Dataset excerpts
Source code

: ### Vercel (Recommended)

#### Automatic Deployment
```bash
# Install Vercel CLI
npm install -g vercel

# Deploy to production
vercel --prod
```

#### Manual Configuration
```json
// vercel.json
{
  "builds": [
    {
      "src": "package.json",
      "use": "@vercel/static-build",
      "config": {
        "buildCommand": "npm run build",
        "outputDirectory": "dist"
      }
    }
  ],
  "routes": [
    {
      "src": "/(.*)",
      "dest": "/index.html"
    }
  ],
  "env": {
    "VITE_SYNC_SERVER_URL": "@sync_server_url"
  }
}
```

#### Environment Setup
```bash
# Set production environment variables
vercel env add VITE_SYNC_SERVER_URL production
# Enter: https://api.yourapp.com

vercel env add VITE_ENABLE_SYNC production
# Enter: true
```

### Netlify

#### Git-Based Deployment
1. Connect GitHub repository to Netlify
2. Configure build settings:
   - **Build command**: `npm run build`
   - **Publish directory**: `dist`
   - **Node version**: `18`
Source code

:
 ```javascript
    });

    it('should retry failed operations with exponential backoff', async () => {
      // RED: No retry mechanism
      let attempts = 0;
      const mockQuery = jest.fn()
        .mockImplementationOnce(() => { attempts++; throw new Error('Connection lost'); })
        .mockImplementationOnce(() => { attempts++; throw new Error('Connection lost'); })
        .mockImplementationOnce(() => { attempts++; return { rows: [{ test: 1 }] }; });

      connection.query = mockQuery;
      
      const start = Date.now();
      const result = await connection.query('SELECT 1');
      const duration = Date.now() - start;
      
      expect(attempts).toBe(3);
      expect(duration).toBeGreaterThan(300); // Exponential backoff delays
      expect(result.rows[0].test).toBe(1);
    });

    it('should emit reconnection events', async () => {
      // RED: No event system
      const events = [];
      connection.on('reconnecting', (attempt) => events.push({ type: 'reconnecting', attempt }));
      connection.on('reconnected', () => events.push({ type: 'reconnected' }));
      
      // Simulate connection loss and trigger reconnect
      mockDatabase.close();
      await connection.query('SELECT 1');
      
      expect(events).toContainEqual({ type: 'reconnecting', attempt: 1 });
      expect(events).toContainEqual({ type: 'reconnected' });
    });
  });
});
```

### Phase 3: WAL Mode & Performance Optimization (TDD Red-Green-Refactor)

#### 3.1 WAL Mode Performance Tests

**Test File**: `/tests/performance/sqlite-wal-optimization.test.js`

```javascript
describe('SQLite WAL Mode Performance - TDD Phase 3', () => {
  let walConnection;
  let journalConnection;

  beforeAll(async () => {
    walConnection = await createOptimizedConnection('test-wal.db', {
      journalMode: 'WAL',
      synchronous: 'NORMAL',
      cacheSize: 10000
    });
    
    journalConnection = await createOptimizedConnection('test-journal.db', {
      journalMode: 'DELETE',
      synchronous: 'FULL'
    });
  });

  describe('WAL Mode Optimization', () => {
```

What the task requires: Reproduce the lines above. Leave each one as it is.

Exercise output:
Source code

: ### Vercel (Recommended)

#### Automatic Deployment
```bash
# Install Vercel CLI
npm install -g vercel

# Deploy to production
vercel --prod
```

#### Manual Configuration
```json
// vercel.json
{
  "builds": [
    {
      "src": "package.json",
      "use": "@vercel/static-build",
      "config": {
        "buildCommand": "npm run build",
        "outputDirectory": "dist"
      }
    }
  ],
  "routes": [
    {
      "src": "/(.*)",
      "dest": "/index.html"
    }
  ],
  "env": {
    "VITE_SYNC_SERVER_URL": "@sync_server_url"
  }
}
```

#### Environment Setup
```bash
# Set production environment variables
vercel env add VITE_SYNC_SERVER_URL production
# Enter: https://api.yourapp.com

vercel env add VITE_ENABLE_SYNC production
# Enter: true
```

### Netlify

#### Git-Based Deployment
1. Connect GitHub repository to Netlify
2. Configure build settings:
   - **Build command**: `npm run build`
   - **Publish directory**: `dist`
   - **Node version**: `18`
Source code

:
 ```javascript
    });

    it('should retry failed operations with exponential backoff', async () => {
      // RED: No retry mechanism
      let attempts = 0;
      const mockQuery = jest.fn()
        .mockImplementationOnce(() => { attempts++; throw new Error('Connection lost'); })
        .mockImplementationOnce(() => { attempts++; throw new Error('Connection lost'); })
        .mockImplementationOnce(() => { attempts++; return { rows: [{ test: 1 }] }; });

      connection.query = mockQuery;
      
      const start = Date.now();
      const result = await connection.query('SELECT 1');
      const duration = Date.now() - start;
      
      expect(attempts).toBe(3);
      expect(duration).toBeGreaterThan(300); // Exponential backoff delays
      expect(result.rows[0].test).toBe(1);
    });

    it('should emit reconnection events', async () => {
      // RED: No event system
      const events = [];
      connection.on('reconnecting', (attempt) => events.push({ type: 'reconnecting', attempt }));
      connection.on('reconnected', () => events.push({ type: 'reconnected' }));
      
      // Simulate connection loss and trigger reconnect
      mockDatabase.close();
      await connection.query('SELECT 1');
      
      expect(events).toContainEqual({ type: 'reconnecting', attempt: 1 });
      expect(events).toContainEqual({ type: 'reconnected' });
    });
  });
});
```

### Phase 3: WAL Mode & Performance Optimization (TDD Red-Green-Refactor)

#### 3.1 WAL Mode Performance Tests

**Test File**: `/tests/performance/sqlite-wal-optimization.test.js`

```javascript
describe('SQLite WAL Mode Performance - TDD Phase 3', () => {
  let walConnection;
  let journalConnection;

  beforeAll(async () => {
    walConnection = await createOptimizedConnection('test-wal.db', {
      journalMode: 'WAL',
      synchronous: 'NORMAL',
      cacheSize: 10000
    });
    
    journalConnection = await createOptimizedConnection('test-journal.db', {
      journalMode: 'DELETE',
      synchronous: 'FULL'
    });
  });

  describe('WAL Mode Optimization', () => {
```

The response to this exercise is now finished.